If the configuration is deemed to be the cause of the disconnect, please implement the supported configuration and ensure testing shows successfully connectivity. 

If the configurations for the VLAN tagging are correct and should be compatible between the physical and virtual network proceed with the troubleshooting below:

Viewing VLAN stats:

To view if any VLAN traffic has occurred on a specific vmnic the process below can be followed: 

1. Determine which vmnic is currently being used for communication either by the vmkernel or the VM.
   1. Open a putty session to the ESXi host that houses the VM and log in with the Root credentials.
   2. Start esxtop using the command:
      • esxtop
   3. Change to the networking view by pressing 'n'
   4. From this screen, identify the vmnic is currently aligned with either the VM (blue box in the example screenshot below) or vmkernel adapter (green box in the example screenshot below) that is experiencing the issue:
      
   5. After the vmnic is noted, press 'q' to quit of the esxtop screen 
2. Review the VLAN traffic on the vmnic 
   1. To see which VLANs have passed through the vmnic the stats need to be enabled.
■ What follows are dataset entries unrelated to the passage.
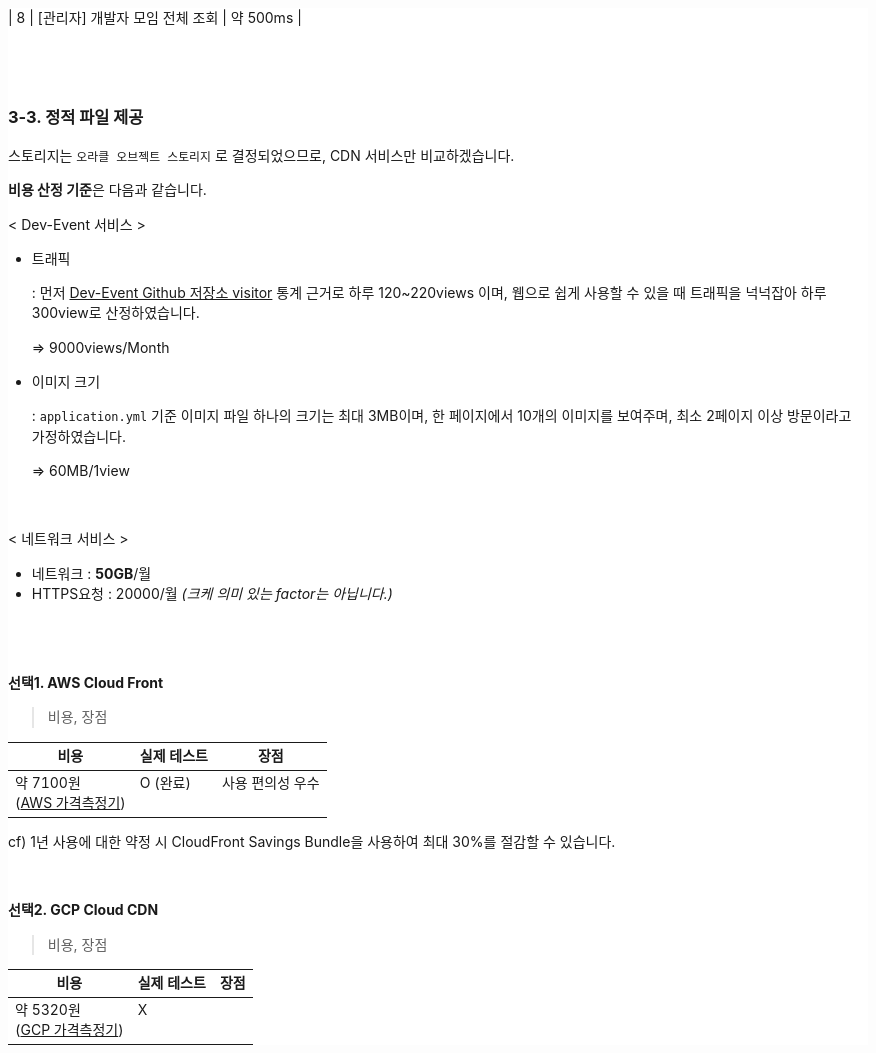 | 8    | [관리자] 개발자 모임 전체 조회 | 약 500ms  |

<br /><br />

### 3-3. 정적 파일 제공

스토리지는 `오라클 오브젝트 스토리지` 로 결정되었으므로, CDN 서비스만 비교하겠습니다.

**비용 산정 기준**은 다음과 같습니다.

\< Dev-Event 서비스 >

- 트래픽

  : 먼저 <a href="https://github.com/brave-people/Dev-Event/graphs/traffic">Dev-Event Github 저장소 visitor</a> 통계 근거로 하루 120~220views 이며, 웹으로 쉽게 사용할 수 있을 때 트래픽을 넉넉잡아 하루 300view로 산정하였습니다.

  => 9000views/Month

- 이미지 크기

  : `application.yml` 기준 이미지 파일 하나의 크기는 최대 3MB이며, 한 페이지에서 10개의 이미지를 보여주며, 최소 2페이지 이상 방문이라고 가정하였습니다.

  => 60MB/1view

<br />

\< 네트워크 서비스 >

- 네트워크 : **50GB**/월
- HTTPS요청 : 20000/월 *(크케 의미 있는 factor는 아닙니다.)*

<br /> 

<br />

__선택1. AWS Cloud Front__

> 비용, 장점

| 비용                                                         | 실제 테스트 | 장점             |
| ------------------------------------------------------------ | ----------- | ---------------- |
| 약 7100원<br />(<a href="https://calculator.aws/#/createCalculator/CloudFront">AWS 가격측정기</a>) | O (완료)    | 사용 편의성 우수 |

cf) 1년 사용에 대한 약정 시 CloudFront Savings Bundle을 사용하여 최대 30%를 절감할 수 있습니다.





<br />

__선택2. GCP Cloud CDN__

> 비용, 장점

| 비용                                                         | 실제 테스트 | 장점 |
| ------------------------------------------------------------ | ----------- | ---- |
| 약 5320원<br />(<a href="https://cloud.google.com/products/calculator#id=8e3dfe4e-bfb1-462d-9434-550f14c62465">GCP 가격측정기</a>) | X           |      |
Run the command:
      
      esxcli network nic vlan stats set -e true -n vmnic#
       
      
      1. Note : The VLAN stats are designed for use as a troubleshooting tool and should not be left running full time.  It is important to disable the stats after troubleshooting has completed by running the command in step 4.
   2. Wait about 10 seconds and then run the following command:
      
      esxcli network nic vlan stats get -n vmnic#
      
      
3. The output of the command will show any VLAN specific traffic that has used that vmnic since the stats were enabled. This is all VLAN traffic that has utilized this specific vmnic which includes inbound, outbound, packets with the VLAN tagged by the ESXi host or physical switch etc. The output can look similar to the example below:
   
   [root@host_name_here:~] esxcli network nic vlan stats get -n vmnic0
VLAN 223
       Packets received: 12759
       Packets sent: 708
[root@host_name_here:~]
   
   
   • It is important to note there may be multiple VLANs listed after running the command above and this is expected if multiple VLANs have used the specified vmnic after enabling the VLAN stats. The results of the command provide a general idea of which VLANs are able to use the vmnic.
     • Example: If the ESXi host sends out a packet that is tagged for VLAN 223, but no packets were received with the VLAN tag 223 the output would reflect this:
       VLAN 223
      Packets received: 0
      Packets sent: 1
4. After reviewing the VLAN traffic seen on the vmnic the stats will need to be disabled by running the command:
   
   esxcli network nic vlan stats set -e false -n vmnic#
   
   
5. All VLANs should show receive traffic from upstream if the connectivity/configurations are working as expected.  If no receive traffic is reported, that indicates the upstream switch port is not configured to allow that particular VLAN. 

If packet captures are necessary to analyze the packets please refer to Packet capture on ESXi using the pktcap-uw tool.